▼
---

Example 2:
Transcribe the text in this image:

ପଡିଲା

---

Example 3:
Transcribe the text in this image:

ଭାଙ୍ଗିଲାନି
▲
● PROBLEM TO WORK ON
Would you repeat each line above exactly as it stands?

● TASK OUTPUT
---

Example 2:
Transcribe the text in this image:

ପଡିଲା

---

Example 3:
Transcribe the text in this image:

ଭାଙ୍ଗିଲାନି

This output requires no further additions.